> _THE DATA_
· · ·

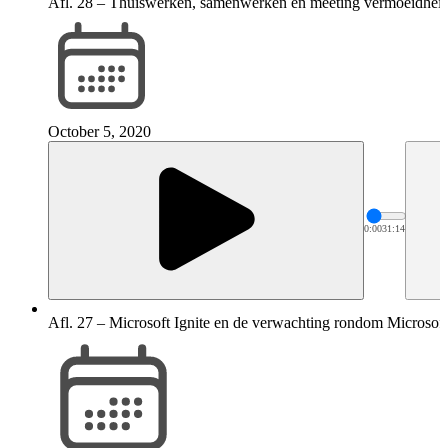
Afl. 28 – Thuiswerken, samenwerken en meeting vermoeidheid
October 5, 2020
0:00
31:14
Afl. 27 – Microsoft Ignite en de verwachting rondom Microsof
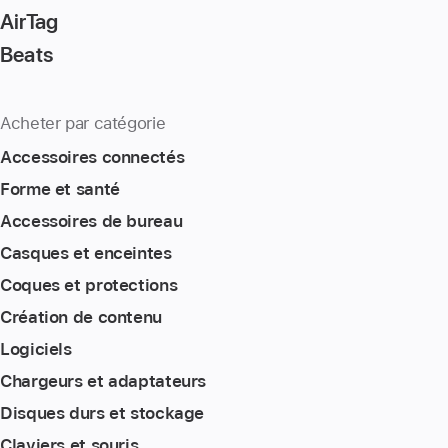
AirTag
Beats
Acheter par catégorie
Accessoires connectés
Forme et santé
Accessoires de bureau
Casques et enceintes
Coques et protections
Création de contenu
Logiciels
Chargeurs et adaptateurs
Disques durs et stockage
Claviers et souris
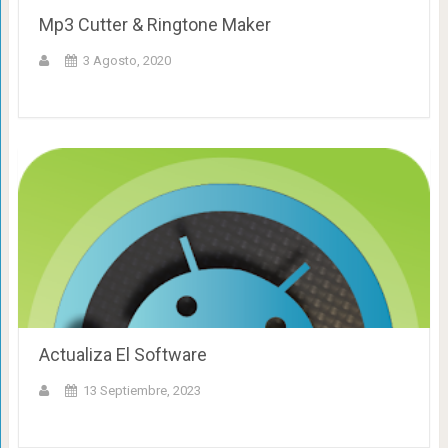
Mp3 Cutter & Ringtone Maker
3 Agosto, 2020
Actualiza El Software
13 Septiembre, 2023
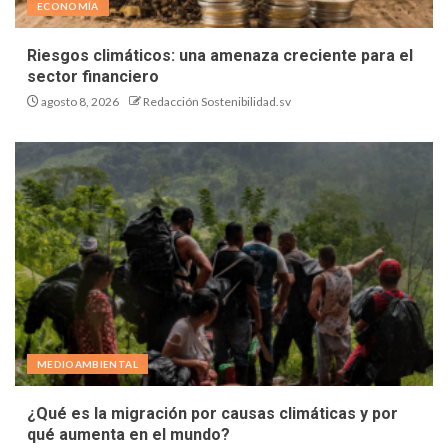
ECONOMÍA
Riesgos climáticos: una amenaza creciente para el
sector financiero
agosto 8, 2026
Redacción Sostenibilidad.sv
MEDIOAMBIENTAL
¿Qué es la migración por causas climáticas y por
qué aumenta en el mundo?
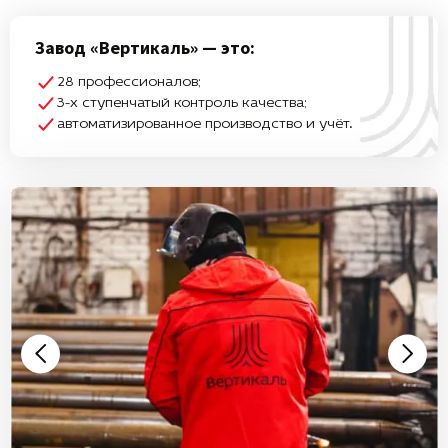
Завод «Вертикаль» — это:
28 профессионалов;
3-х ступенчатый контроль качества;
автоматизированное производство и учёт.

· · ·

> _THE PROBLEM_
Reproduce, word for word, all the text in the entries above, leaving the pictures out.

> _ANSWER SPACE_
Afl. 28 – Thuiswerken, samenwerken en meeting vermoeidheid
October 5, 2020
0:00
31:14
Afl. 27 – Microsoft Ignite en de verwachting rondom Microsof
AirTag
Beats
Acheter par catégorie
Accessoires connectés
Forme et santé
Accessoires de bureau
Casques et enceintes
Coques et protections
Création de contenu
Logiciels
Chargeurs et adaptateurs
Disques durs et stockage
Claviers et souris
Mp3 Cutter & Ringtone Maker
3 Agosto, 2020
Actualiza El Software
13 Septiembre, 2023
ECONOMÍA
Riesgos climáticos: una amenaza creciente para el
sector financiero
agosto 8, 2026
Redacción Sostenibilidad.sv
MEDIOAMBIENTAL
¿Qué es la migración por causas climáticas y por
qué aumenta en el mundo?
Завод «Вертикаль» — это:
28 профессионалов;
3-х ступенчатый контроль качества;
автоматизированное производство и учёт.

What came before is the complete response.